Hace algunos meses circuló por ahí una investigación –cuyo autor ni recuerdo ni consigo encontrar ahora– sobre las palabras utilizadas por el buque insignia del periodismo progresista español, El País, en los cuarenta años que van de 1980 a 2020. Observando la frecuencia de utilización de ciertos conceptos, su auge o desaparición dependiendo de las modas políticas, se evidencia el enorme poder de gobernantes y medios para introducir o eliminar debates según su conveniencia de cada momento. Por ejemplo, los términos extrema izquierda, ultraizquierda y comunista han experimentado una paulatina disminución, notablemente acelerada en los últimos años. ¿Será demasiada mala idea sospechar que con ello se ha pretendido inculcar la idea de que esas cosas no existen? Especialmente interesante es lo sucedido con la inmigración ilegal, de presencia creciente en las páginas de El País hasta más o menos el año 2000 para caer luego en picado hasta su práctica desaparición en la actualidad. ¿Qué ha sucedido? ¿Han dejado de existir los inmigrantes ilegales? ¿O quizá se trate de que se les ha comenzado a llamar de otra manera: migrantes? Porque eliminando el concepto ilegal y empleando un vocablo propio de la ornitología, se afianza la postura política que considera que las fronteras son injustas, que ningún ser humano es ilegal, que no hay más patria que la humanidad, que la inmigración debería ser ilimitada, que papeles para todos y que imagine there’s no countries, bla, bla, bla…
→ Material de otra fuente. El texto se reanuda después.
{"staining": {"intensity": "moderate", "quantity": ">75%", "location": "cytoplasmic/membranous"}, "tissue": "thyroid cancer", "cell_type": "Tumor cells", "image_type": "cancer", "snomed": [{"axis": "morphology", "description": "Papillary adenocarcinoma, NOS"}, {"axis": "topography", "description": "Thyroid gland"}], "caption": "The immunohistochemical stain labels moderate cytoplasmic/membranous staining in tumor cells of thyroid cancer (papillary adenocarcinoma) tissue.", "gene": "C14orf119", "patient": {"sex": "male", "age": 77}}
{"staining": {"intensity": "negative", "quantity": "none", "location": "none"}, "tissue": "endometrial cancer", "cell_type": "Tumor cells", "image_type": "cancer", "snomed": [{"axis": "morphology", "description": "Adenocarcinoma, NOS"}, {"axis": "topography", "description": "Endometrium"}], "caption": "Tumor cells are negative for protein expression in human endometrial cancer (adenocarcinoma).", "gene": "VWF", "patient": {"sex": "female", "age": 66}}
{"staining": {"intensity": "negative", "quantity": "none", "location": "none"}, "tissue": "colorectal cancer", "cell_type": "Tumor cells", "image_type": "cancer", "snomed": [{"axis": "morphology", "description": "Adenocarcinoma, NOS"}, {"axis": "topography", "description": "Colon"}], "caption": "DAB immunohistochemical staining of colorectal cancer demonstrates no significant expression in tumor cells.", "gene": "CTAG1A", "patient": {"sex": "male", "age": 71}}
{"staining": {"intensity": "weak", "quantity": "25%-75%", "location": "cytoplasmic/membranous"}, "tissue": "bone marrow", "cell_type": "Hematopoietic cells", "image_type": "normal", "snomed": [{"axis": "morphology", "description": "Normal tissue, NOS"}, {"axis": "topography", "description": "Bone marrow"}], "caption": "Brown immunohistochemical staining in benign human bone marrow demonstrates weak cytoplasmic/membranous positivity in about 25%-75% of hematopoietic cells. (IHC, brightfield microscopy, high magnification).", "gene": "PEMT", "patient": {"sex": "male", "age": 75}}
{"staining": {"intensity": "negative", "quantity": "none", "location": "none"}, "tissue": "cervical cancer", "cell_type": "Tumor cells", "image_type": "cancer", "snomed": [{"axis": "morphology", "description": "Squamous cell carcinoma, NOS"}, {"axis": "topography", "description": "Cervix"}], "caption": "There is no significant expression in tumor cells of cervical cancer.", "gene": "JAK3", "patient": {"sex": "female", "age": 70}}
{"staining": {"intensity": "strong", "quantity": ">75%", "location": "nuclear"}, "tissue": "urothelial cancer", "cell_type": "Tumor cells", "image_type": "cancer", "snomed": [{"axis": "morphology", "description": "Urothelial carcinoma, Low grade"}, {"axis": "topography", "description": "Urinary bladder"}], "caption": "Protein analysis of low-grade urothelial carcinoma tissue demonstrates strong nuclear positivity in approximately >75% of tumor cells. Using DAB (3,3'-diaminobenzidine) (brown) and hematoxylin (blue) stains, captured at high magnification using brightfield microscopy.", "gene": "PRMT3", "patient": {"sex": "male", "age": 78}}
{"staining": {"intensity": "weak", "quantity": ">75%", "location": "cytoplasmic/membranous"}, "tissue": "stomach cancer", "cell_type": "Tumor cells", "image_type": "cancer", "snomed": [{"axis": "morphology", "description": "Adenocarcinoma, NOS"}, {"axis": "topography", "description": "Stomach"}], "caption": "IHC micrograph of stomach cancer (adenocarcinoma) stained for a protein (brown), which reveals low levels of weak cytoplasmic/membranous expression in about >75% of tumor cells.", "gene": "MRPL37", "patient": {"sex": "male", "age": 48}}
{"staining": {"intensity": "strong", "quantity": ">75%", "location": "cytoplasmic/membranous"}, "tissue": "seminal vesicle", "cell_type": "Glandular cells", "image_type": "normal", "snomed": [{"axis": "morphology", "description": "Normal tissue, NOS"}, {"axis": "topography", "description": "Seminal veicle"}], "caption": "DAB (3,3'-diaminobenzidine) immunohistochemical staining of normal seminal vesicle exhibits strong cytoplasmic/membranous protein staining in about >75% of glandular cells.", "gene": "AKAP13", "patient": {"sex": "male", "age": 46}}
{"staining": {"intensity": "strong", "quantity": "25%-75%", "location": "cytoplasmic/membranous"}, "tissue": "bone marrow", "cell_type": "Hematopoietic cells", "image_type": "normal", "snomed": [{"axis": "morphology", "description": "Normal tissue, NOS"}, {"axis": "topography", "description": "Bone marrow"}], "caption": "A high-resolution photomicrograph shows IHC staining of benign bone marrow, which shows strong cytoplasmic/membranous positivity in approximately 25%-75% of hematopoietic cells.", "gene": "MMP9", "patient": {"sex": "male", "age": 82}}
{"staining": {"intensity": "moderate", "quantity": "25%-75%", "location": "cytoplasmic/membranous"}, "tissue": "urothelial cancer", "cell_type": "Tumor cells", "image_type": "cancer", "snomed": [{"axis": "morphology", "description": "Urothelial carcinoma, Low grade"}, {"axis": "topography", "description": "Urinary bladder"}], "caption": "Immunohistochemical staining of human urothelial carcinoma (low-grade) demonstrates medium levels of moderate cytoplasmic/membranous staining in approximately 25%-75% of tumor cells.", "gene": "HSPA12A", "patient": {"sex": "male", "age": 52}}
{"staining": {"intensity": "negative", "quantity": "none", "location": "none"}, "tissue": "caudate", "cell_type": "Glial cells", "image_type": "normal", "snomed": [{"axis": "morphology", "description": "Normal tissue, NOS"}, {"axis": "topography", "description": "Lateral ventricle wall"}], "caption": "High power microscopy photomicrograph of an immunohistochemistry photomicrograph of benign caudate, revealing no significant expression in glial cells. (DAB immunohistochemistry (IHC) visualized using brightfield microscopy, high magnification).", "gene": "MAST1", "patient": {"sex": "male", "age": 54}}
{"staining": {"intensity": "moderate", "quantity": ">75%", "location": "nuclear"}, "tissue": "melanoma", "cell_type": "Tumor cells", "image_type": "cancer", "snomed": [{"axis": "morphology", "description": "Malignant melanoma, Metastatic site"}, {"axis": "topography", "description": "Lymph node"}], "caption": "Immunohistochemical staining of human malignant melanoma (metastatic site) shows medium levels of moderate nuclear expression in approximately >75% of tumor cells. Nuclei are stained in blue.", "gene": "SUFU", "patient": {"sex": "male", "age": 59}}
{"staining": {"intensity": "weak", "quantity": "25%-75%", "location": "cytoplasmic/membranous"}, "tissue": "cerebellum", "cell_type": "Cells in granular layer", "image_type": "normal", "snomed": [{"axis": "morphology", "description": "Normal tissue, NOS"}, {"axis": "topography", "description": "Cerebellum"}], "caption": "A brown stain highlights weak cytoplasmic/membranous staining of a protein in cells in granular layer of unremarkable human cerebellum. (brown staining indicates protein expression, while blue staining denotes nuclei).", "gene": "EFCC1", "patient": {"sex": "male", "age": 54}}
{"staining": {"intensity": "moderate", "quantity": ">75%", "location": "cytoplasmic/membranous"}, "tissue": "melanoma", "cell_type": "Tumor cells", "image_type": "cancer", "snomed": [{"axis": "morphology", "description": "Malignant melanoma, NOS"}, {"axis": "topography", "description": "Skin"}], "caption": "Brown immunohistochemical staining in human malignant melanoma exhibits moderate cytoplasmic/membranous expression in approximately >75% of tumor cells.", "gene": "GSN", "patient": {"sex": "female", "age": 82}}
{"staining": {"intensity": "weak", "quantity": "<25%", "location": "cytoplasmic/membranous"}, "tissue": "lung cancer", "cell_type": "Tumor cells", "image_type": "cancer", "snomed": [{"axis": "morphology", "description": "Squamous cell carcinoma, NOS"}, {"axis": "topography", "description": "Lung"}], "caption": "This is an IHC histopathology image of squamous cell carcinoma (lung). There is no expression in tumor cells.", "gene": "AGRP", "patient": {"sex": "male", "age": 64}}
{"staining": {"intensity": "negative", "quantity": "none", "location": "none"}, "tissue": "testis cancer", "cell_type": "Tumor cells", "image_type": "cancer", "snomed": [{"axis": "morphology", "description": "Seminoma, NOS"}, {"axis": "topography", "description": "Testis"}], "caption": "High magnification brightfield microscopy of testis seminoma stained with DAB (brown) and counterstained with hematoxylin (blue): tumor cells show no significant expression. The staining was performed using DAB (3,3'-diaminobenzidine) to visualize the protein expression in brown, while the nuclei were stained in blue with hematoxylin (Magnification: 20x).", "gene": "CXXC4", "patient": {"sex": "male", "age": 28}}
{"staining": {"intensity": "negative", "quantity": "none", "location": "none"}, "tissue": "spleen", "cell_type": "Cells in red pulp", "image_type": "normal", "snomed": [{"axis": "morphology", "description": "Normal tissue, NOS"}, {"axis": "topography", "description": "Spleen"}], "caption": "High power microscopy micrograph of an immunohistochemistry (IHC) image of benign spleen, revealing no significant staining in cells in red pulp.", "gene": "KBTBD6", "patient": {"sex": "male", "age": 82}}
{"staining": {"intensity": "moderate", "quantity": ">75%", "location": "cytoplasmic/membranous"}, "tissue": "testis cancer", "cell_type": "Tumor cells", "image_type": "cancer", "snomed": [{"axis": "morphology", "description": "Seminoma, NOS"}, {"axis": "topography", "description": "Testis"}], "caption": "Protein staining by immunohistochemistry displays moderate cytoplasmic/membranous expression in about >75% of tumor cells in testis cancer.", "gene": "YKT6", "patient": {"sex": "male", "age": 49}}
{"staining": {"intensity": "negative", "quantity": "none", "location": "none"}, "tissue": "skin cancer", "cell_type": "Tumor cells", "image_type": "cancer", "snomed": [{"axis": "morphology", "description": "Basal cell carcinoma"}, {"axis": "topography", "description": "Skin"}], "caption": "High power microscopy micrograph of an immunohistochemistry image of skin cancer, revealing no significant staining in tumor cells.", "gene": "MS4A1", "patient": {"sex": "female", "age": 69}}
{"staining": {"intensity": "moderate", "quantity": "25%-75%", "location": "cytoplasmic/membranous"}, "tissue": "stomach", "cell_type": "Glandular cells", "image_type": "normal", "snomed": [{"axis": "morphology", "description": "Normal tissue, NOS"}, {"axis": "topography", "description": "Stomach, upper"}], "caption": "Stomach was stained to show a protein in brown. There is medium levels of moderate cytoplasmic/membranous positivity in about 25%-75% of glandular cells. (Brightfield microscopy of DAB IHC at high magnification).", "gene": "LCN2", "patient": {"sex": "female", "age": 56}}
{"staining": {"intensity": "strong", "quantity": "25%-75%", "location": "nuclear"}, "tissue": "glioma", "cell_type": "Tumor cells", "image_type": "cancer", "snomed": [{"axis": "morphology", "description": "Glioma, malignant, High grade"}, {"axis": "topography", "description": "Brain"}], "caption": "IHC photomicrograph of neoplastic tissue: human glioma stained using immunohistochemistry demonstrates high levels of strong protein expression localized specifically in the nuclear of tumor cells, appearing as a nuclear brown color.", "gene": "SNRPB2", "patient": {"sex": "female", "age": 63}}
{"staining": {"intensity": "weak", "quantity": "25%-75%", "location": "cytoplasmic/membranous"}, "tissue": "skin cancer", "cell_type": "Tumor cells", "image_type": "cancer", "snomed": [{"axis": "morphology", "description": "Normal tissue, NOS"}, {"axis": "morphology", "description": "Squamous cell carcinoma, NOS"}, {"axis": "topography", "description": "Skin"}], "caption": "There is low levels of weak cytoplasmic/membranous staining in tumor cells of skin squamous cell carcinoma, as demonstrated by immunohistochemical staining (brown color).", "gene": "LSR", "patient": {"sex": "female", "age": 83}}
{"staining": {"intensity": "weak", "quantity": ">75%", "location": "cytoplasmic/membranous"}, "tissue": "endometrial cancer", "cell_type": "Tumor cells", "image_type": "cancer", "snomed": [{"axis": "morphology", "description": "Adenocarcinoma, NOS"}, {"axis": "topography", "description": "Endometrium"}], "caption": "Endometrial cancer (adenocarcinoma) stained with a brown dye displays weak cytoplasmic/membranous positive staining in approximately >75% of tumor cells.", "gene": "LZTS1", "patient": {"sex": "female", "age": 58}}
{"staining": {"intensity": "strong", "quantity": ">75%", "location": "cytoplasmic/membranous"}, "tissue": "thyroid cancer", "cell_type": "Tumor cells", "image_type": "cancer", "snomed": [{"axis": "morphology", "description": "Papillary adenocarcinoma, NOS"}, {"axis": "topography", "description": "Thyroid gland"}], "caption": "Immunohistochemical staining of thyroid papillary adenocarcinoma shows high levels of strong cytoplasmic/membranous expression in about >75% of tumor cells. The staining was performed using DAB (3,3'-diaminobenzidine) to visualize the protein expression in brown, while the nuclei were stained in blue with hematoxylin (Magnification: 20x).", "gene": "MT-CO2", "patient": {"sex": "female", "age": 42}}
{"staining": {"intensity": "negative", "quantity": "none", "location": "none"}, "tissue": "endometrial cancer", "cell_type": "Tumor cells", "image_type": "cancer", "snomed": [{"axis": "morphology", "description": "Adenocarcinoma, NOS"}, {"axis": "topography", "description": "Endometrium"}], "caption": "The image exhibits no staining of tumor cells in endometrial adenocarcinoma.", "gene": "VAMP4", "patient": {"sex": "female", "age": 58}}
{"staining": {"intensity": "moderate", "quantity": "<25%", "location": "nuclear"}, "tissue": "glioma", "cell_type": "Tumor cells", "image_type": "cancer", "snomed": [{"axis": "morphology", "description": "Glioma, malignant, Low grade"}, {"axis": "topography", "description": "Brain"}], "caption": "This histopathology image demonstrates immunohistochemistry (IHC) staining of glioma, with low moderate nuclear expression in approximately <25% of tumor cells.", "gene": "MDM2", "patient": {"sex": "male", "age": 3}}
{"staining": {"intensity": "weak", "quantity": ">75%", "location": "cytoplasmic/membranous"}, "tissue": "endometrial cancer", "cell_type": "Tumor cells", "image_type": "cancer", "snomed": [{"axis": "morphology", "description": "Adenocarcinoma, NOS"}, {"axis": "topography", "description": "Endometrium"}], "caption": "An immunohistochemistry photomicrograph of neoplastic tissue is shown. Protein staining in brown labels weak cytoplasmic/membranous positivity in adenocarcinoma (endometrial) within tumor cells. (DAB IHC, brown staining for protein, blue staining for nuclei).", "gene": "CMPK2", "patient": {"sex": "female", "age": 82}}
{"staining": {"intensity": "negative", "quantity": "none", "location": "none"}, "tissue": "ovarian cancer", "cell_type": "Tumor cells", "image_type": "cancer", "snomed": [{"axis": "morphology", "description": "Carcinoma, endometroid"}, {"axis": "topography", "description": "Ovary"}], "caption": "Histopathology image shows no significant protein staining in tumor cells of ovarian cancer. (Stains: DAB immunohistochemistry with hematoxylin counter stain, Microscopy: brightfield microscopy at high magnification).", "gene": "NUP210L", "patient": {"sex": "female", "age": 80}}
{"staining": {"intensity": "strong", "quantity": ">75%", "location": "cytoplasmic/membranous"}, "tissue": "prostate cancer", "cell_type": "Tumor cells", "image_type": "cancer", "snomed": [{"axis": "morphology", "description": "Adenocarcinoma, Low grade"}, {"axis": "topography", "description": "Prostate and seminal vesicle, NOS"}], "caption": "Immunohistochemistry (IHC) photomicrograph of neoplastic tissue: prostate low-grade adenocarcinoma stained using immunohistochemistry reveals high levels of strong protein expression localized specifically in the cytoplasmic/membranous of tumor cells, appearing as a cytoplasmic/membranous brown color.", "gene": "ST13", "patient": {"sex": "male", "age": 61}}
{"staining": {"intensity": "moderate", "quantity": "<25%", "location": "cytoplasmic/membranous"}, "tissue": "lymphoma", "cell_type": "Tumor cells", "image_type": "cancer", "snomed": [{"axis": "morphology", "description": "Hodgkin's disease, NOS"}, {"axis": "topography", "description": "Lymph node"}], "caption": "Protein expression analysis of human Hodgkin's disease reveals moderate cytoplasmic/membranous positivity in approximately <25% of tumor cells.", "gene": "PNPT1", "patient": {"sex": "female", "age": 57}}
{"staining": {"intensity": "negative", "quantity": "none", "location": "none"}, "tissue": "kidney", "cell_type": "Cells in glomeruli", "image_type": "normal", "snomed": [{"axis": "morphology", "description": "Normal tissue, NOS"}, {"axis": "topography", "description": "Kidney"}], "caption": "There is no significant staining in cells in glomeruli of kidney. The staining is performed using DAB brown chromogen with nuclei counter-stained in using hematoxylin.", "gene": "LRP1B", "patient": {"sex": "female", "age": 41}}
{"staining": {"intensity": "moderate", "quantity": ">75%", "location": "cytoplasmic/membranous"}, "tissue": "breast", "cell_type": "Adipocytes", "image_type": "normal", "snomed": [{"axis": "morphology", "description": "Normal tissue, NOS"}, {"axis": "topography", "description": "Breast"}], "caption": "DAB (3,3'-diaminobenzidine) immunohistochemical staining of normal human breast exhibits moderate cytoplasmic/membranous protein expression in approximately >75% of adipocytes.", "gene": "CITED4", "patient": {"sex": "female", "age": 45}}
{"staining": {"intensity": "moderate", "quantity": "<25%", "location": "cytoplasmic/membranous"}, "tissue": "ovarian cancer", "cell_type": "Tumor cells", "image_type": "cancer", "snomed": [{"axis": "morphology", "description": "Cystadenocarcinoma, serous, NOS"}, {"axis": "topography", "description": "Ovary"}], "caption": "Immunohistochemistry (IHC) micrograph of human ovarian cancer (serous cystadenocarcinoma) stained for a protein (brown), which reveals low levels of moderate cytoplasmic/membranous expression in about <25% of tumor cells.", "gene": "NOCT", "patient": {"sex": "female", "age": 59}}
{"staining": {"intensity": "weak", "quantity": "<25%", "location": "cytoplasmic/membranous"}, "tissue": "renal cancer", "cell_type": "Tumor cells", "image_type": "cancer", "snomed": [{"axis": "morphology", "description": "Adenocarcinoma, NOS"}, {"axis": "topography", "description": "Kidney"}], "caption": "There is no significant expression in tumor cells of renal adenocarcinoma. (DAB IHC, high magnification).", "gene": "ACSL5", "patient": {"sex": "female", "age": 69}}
Pero lo más llamativo es el aumento espectacular, que en los últimos años ha conseguido curvas casi verticales, de términos como sexismo, machismo, género, violencia de género, igualdad de género, feminicidio, misoginia, patriarcado, homofobia, orientación sexual, transgénero, transfobia, xenófobo, islamófobo, prejuicio, feminismo, animalismo, veganismo, sostenibilidad, cambio climático, calentamiento global, igualitario, multicultural, inclusivo, extrema derecha, ultraderecha y Francisco Franco.

Es difícil elaborar un resumen mejor de la ortodoxia política. No hay más que echar un vistazo a las palabras dominantes para deducir el pensamiento único que se pretende imponer –que ya se ha impuesto– a todo el mundo.

Orwell explicó que en el infernal totalitarismo del Gran Hermano se buscaba, mediante la constante manipulación de la lengua, que todos llegaran a "cuacuar como un pato", es decir, a emitir opiniones ortodoxas mediante palabras ortodoxas que surgieran de la laringe con la menor participación posible del cerebro y el pensamiento.

Y en ello estamos, rodeados de incontables cuacuadores que, sin darse cuenta, repiten automáticamente lo que el poder ha decidido. Ya lo saben: todos a cuacuar. Y pobre del hereje que ose pensar por su cuenta.